La Corte dell'Aja sfida il Myanmar

La Corte penale internazionale (Cpi) dell'Aja si è proclamata competente a giudicare sulla “presunta deportazione del popolo Rohingya“, minoranza etnica di religione musulmana che abita le zone occidentali del Myanmar.

Cavillo

Dal 24 agosto dell'anno scorso, quasi un milione di Rohingya sono stati costretti a fuggire in Bangladesh. Ed è questa la chiave di volta della sentenza della corte: il Bangladesh, a differenza del Myanmar, aderisce alla convenzione istitutiva del tribunale. E poiché gli effetti di quella che l'Onu ha ripetutamente definito una “pulizia etnica” si riverberano sul Bangladesh il tribunale sostiene di avere ha poteri di indagine.

Proteste

Dopo una primo momento, nel quale gli esponenti del governo birmano avevano deciso di non commentare la notizia, è arrivata la risposta da parte di Naypydaw, che ha respinto “risolutamente” la sentenza della Cpi. “Si tratta di una decisione che è dubbia dal punto di vista legale” ha precisato un portavoce dell'esecutivo. “Non avendo aderito alla convenzione non abbiamo l'obbligo di rispettare le decisioni della Corte dell'Aja”.

Voci fornite:
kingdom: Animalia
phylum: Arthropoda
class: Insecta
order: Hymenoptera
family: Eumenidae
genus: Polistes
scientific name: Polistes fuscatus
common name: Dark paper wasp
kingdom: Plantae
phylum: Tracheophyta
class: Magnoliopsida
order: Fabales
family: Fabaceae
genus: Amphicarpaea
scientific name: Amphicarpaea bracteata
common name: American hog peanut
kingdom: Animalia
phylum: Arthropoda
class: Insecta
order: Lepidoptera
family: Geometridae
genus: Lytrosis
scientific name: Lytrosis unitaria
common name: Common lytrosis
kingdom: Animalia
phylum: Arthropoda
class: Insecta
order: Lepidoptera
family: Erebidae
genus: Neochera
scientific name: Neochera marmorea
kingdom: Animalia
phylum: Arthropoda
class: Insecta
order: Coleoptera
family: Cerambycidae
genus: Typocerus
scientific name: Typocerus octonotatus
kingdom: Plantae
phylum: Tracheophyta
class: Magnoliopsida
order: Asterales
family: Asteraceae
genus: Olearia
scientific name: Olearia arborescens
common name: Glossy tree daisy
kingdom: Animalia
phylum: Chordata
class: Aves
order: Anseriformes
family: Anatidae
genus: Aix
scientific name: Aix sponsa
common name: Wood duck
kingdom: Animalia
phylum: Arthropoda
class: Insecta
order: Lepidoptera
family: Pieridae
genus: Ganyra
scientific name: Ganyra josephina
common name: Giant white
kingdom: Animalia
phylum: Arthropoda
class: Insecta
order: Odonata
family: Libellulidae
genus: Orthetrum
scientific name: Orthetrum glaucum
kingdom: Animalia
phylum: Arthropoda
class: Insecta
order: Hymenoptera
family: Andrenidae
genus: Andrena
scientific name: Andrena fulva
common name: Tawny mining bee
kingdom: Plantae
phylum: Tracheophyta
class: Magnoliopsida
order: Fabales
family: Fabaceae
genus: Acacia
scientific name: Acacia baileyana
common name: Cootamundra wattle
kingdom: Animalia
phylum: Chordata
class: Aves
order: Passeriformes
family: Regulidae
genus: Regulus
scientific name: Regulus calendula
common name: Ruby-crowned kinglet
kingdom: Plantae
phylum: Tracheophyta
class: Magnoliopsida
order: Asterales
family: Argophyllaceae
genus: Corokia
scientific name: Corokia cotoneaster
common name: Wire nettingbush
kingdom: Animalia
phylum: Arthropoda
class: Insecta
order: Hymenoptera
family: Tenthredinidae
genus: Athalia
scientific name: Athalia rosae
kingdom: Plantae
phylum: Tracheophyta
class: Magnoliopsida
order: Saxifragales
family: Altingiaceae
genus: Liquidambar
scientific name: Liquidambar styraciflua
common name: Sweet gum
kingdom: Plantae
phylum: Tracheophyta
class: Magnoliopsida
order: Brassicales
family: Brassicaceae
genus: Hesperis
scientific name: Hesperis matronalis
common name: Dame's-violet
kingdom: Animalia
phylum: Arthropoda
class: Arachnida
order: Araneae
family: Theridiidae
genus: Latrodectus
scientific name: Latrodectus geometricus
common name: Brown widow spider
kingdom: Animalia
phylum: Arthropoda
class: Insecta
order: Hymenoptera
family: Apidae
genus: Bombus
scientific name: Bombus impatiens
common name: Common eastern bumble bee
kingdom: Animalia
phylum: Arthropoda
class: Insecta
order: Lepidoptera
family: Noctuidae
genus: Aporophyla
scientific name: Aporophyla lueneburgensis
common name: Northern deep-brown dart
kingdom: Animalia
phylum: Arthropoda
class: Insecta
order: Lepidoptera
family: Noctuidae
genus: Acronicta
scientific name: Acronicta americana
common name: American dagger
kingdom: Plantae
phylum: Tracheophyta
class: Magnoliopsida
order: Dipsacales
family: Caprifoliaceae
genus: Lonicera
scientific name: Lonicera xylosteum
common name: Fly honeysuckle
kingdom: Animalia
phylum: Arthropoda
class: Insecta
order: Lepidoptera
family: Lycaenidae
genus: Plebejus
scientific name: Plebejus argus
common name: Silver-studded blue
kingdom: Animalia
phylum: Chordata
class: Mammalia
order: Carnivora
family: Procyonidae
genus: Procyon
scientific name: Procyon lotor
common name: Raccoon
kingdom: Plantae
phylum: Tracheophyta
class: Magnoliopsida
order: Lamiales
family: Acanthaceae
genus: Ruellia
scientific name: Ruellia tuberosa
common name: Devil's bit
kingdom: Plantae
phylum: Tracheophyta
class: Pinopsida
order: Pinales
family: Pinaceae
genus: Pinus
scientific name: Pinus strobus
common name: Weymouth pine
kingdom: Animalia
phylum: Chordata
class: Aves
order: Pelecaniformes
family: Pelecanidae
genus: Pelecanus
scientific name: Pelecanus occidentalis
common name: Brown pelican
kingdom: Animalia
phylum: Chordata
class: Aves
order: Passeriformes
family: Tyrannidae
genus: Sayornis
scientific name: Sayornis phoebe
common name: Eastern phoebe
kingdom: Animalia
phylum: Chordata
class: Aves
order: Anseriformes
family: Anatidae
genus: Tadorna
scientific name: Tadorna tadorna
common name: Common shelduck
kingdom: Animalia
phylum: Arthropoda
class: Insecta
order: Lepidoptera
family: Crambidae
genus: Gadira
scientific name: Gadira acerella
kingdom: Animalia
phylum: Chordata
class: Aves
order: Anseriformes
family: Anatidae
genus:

Consegna: Prosegui il brano sulla Corte dell'Aja e la deportazione dei Rohingya, riprendendo dal punto in cui termina.

Svolgimento:
Cacciati

Fra la fine di agosto e il settembre dell'anno scorso, secondo Medici senza Frontiere, almeno 6.700 Rohingya sono stati uccisi dai militari. A fine agosto, l'Onu aveva chiesto l'incriminazione dei vertici dell'esercito birmano mentre l'alto commissario per i diritti umani , Zeid Raad al Hussein, aveva chiesto alla leader di fatto di Myanmar Aung San Suu Kiy (premio Nobel per la pace) di dimettersi dall'incarico di 'consigliere di stato'.